Mon, 08 Aug 2005
Storage array failure
We had a pretty bizzare disk array failure on Friday afternoon. We had ordered three new disks to this array in order to make a new volume for backups. When we put the disks to the array, it started to act funny - one of our RAID-1 volumes stopped responding to OS requests. It turned out that one of the new disks was not clean, and in fact it contained metadata from the same type of storage array. So our array happily read a metadata from the new disk, and started to think it has a new RAID-5 volume, with all-but-one disks missing, and with the same LUN as one of pre-existing volumes. Moreover, removing the disk in question did not help anything, because the array controller already had the metadata cached in its database.

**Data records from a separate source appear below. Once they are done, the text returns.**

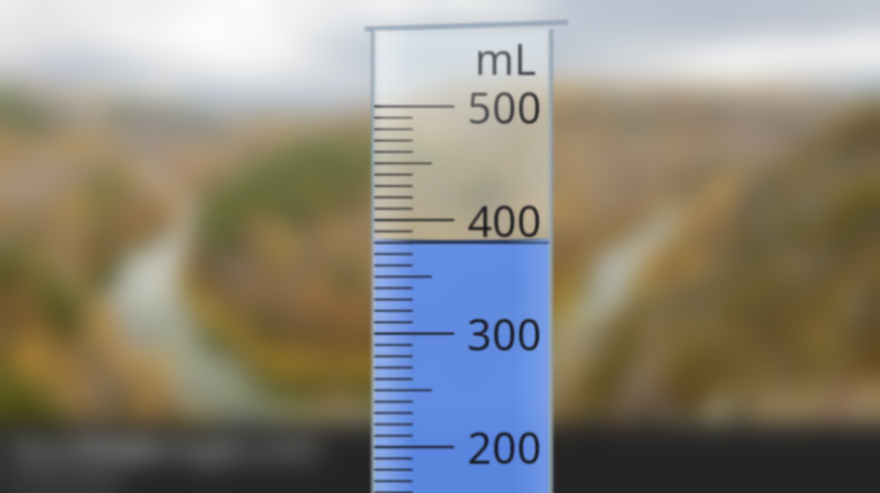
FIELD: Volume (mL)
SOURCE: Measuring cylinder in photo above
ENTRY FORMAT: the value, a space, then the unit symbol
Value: 380 mL
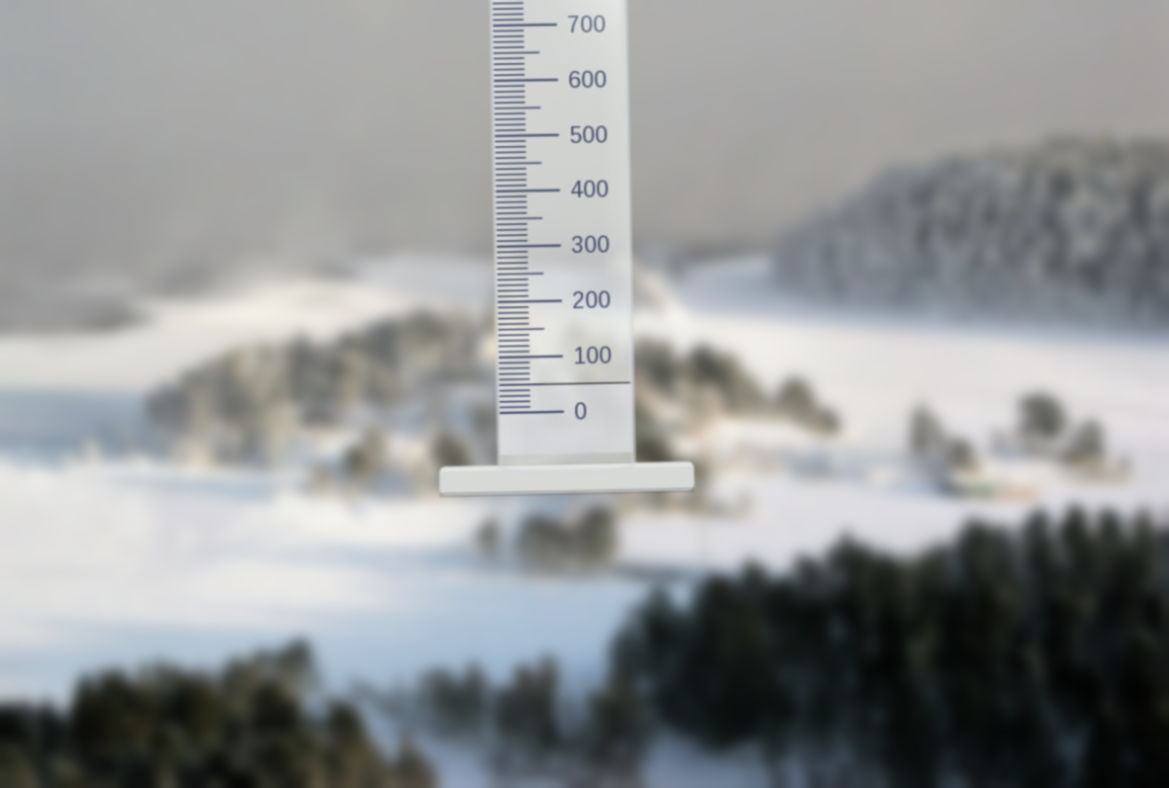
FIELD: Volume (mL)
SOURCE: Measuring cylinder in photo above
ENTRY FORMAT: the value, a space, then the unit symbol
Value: 50 mL
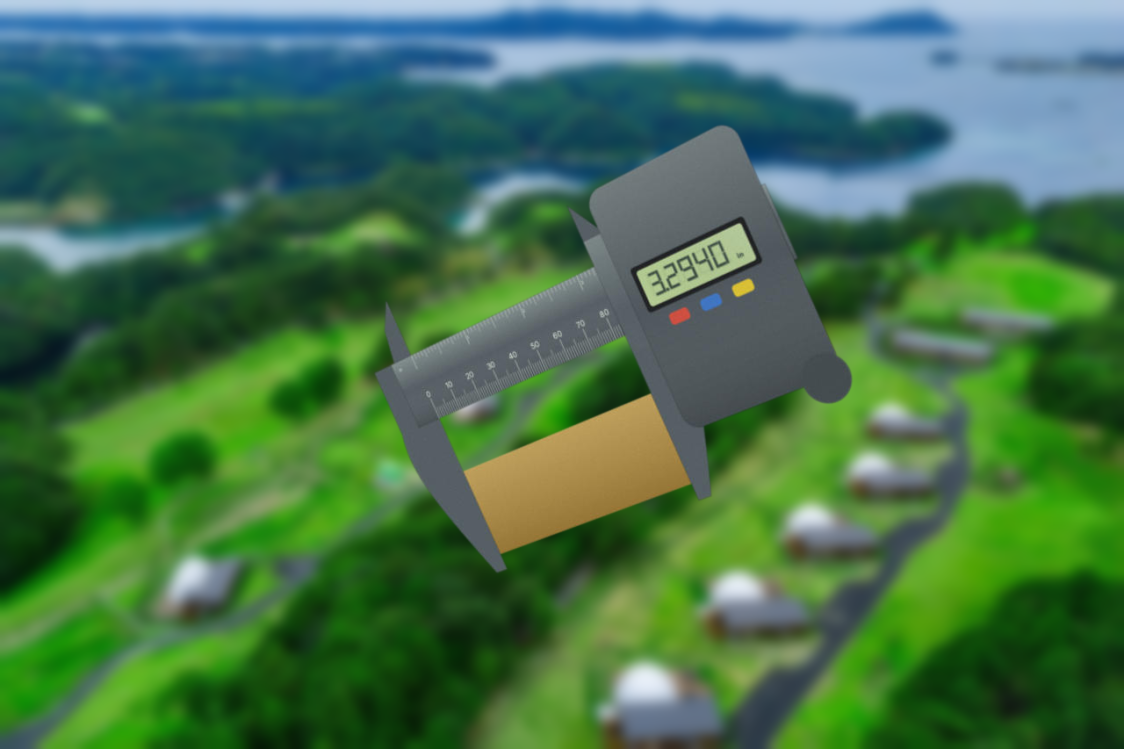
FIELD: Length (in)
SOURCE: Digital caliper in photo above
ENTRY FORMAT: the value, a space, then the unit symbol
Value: 3.2940 in
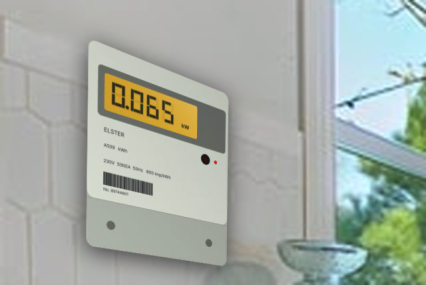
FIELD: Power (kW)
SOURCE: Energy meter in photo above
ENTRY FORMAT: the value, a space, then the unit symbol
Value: 0.065 kW
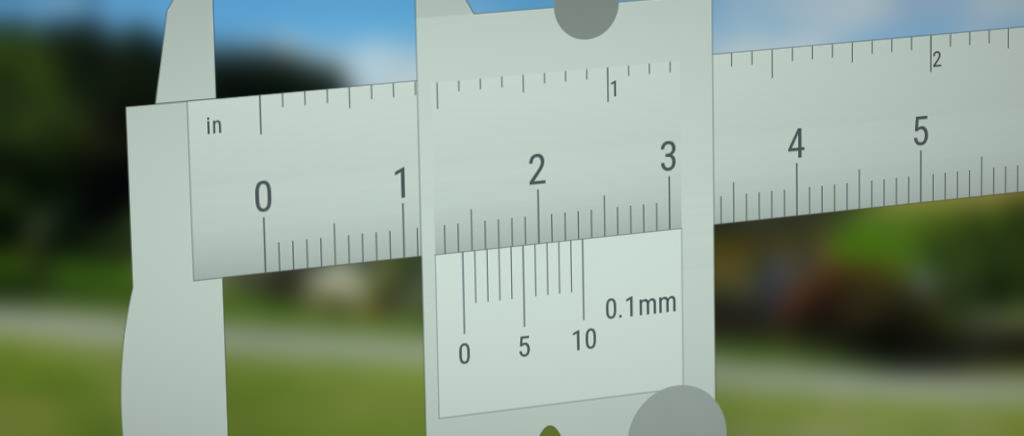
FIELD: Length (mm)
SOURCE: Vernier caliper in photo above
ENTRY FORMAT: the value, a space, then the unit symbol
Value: 14.3 mm
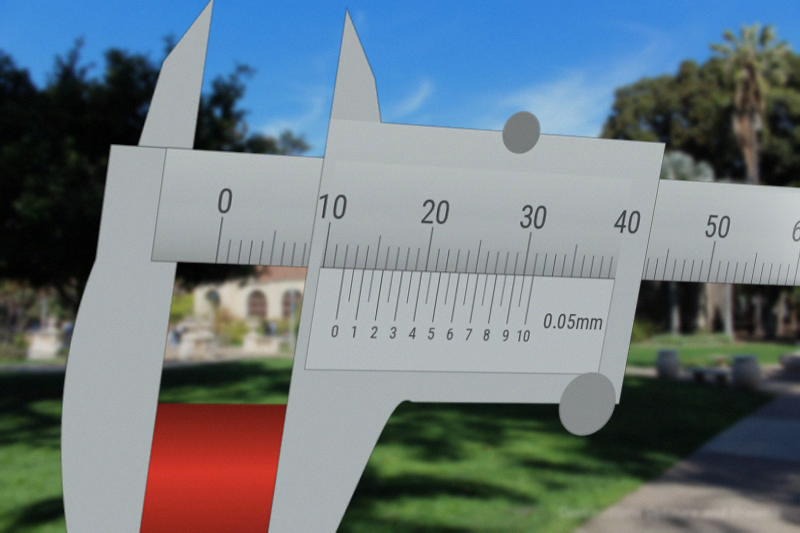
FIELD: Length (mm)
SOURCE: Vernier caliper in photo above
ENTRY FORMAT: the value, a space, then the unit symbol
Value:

To make a long story short, 3.5 hours of downtime later, after numerous removing and inserting drives, and clicking to the storage array manager, we had our storage back and working. The last few configuration steps had to be done in the storage manager from another vendor, as the original one stopped talking to the array saying "Cannot read configuration" (we have two almost identical disk arrays from two well-known vendors, but both are in fact manufactured by LSILogic and branded by Big UNIX Vendors, so both can be more-or-less correctly configured with the other vendor's application).
Why we got an already-used disk, and why the array blindly reads the metadata from a newly-inserted disk, even though it disrupts working of existing volumes, remains beyond my comprehension. Anyway, another not-so-well spent Friday afternoon.